Well, Pinocchio doesn’t do anything. We do’t see him develop as a character and learn these traits, and by the time Geppetto and Pinocchio return home, and Stromboli is waiting for them with legal claim to Pinocchio, we are left with little left to resolve the main conflict of the story; turning Pinocchio into a real boy. Having seen little development, and with Stromboli pretty much dragging him away, Geppetto is left with little choice than to sing a not so memorable song, and once more call on the Blue Fairy. The Blue Fairy waves her wand a few times, abra kadabra, Pinocchio is now a real boy. That’s right, Pinocchio is Deus Ex Machina’d into a real boy.

I mean I guess Geppetto learns to be a better father, but I mean, I feel like the story of Pinocchio needs to be about Pinocchio. If you wanna show Geppetto learning to be a better father, cool, but I don’t think you can just take away the core development of Pinocchio since Pinoccchio needs to learn these life lessons to gain his goal. Here, he constantly defies his father, constantly gets into trouble, is lucky the donkey curse “washes off” in water, and even relies on lying to get them out of the whale. I mean… what the hell does Pinocchio learn in this?

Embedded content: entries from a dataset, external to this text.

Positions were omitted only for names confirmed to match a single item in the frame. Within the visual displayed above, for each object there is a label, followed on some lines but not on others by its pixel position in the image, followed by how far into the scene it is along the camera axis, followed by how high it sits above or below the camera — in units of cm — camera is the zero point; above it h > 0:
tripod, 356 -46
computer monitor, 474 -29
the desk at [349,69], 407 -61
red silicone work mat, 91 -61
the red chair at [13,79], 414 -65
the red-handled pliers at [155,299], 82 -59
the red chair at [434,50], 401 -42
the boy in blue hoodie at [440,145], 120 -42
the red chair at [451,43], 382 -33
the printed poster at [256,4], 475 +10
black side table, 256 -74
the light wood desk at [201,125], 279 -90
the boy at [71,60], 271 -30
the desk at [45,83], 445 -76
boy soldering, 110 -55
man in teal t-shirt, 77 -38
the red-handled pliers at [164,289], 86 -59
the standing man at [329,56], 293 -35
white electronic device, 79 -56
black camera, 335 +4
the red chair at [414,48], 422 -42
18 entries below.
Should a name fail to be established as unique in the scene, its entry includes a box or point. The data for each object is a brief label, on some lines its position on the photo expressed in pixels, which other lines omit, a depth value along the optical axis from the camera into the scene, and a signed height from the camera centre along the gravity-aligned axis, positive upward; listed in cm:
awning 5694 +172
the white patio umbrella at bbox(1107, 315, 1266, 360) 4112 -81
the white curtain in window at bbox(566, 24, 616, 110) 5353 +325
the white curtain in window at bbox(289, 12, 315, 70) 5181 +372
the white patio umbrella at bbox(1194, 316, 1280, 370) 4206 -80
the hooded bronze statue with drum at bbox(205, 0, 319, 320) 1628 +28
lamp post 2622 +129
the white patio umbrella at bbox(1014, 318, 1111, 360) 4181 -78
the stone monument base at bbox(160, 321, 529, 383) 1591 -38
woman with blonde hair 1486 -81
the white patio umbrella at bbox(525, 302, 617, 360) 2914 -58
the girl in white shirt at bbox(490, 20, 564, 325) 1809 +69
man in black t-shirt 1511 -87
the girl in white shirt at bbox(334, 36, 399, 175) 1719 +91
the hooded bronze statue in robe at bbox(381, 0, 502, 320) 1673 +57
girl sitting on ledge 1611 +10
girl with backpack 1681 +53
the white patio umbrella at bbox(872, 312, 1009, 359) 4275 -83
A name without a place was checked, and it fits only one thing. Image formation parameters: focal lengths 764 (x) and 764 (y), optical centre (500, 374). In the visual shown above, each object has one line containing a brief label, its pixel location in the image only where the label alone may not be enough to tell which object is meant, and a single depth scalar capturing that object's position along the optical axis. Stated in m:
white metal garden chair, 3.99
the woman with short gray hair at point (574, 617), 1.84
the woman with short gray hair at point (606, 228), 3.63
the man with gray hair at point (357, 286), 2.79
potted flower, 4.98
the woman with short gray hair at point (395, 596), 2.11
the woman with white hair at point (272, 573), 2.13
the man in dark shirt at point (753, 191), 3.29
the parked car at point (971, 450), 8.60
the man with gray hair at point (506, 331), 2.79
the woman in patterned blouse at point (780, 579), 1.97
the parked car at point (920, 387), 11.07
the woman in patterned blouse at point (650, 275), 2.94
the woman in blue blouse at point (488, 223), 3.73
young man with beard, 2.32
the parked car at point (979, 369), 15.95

After realizing he didn’t need to do anything to eventually become a real boy, Pinocchio’s career quickly went downhill.

Now this special isn’t without its charm. I do find a lot of the set designs to be colorfu and creative, and for as forgetful as most of these musical pieces are, they are entertaining to watch for the most part (these can have some wonderful choreography). Yes, the special has its moments to shine, and I even had a few laughs in that so bad it’s good manner, but that just isn’t enough to exonerate the very obvious flaws this special can have. The core narrative of the story is gone, and what’s presented instead just isn’t as impactful. And that’s not to mention the not very good performances of the leads. Drew Carey and Julia Louis-Dreyfus just don’t have the proper chemistry to make this work. Honestly, even if Dick Van Dyke and Julie Andrews starred here, I’m doubtful this would have worked.

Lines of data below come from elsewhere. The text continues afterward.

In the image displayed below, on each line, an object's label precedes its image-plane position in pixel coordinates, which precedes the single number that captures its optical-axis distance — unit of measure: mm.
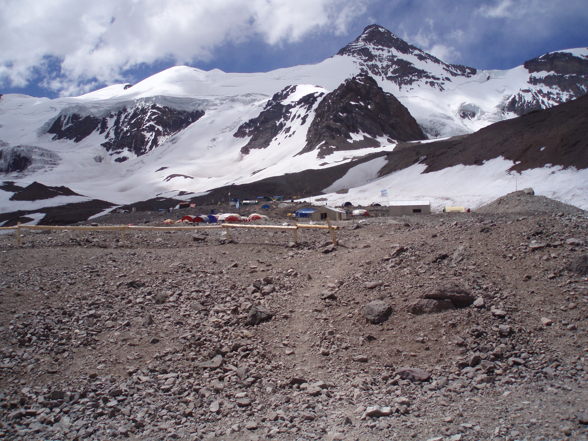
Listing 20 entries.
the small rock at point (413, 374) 6004
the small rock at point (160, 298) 8773
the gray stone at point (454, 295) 7297
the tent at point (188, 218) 34062
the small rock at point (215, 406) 5774
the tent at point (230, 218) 31920
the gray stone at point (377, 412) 5340
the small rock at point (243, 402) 5875
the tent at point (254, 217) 32938
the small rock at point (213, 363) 6713
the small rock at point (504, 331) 6562
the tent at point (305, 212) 41184
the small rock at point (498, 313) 6883
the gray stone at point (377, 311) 7367
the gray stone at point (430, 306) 7285
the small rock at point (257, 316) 7910
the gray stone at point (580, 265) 7516
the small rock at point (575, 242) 8195
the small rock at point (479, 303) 7145
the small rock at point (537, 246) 8407
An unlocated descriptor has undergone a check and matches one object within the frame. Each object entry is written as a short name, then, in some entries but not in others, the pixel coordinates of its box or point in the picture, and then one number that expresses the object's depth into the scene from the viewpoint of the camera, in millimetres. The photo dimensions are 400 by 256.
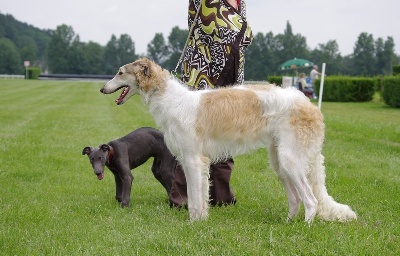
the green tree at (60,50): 110000
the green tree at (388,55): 79000
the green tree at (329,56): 81500
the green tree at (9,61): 110000
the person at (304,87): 29641
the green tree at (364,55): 80562
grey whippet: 6094
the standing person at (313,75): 32800
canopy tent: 39988
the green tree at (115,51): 104625
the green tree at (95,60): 105438
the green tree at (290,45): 52375
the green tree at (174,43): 80875
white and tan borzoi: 5055
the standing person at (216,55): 5875
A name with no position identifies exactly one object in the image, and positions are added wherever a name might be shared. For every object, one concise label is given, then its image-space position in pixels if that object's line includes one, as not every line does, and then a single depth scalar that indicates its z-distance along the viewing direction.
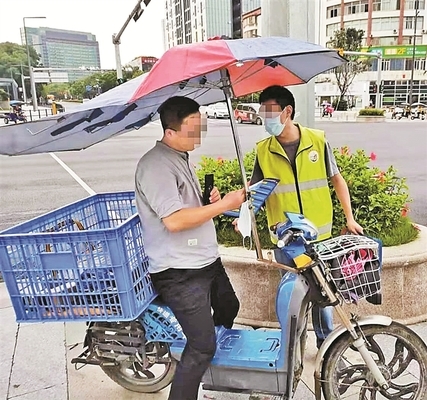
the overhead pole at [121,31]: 13.16
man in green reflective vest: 2.52
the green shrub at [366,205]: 3.53
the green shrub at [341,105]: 41.52
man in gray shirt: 2.00
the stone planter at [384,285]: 3.25
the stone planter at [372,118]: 29.22
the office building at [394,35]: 56.12
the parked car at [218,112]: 30.20
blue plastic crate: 2.09
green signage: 55.69
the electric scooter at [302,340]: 2.08
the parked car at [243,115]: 24.92
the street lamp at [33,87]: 40.53
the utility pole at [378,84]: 37.31
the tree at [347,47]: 40.00
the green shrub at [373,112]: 29.66
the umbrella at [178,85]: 1.70
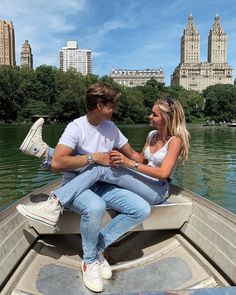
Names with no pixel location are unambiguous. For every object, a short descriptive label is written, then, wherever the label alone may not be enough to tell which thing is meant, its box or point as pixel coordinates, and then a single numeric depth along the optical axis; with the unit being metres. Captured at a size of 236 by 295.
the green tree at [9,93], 40.92
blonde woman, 1.97
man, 1.91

There’s a reason this continues to be the butt of a joke for Drew Carey to this day. It’s just not very good. Drew Carey doesn’t look like he’s having fun, he doesn’t look like he’s putting his all into his performance, it just falls flat on its face. Yet at the same time, I can’t help feeling kinda happy that I saw it, if not at least to see Brent Spiner in this role. The man knew how to make Stromboli entertaining.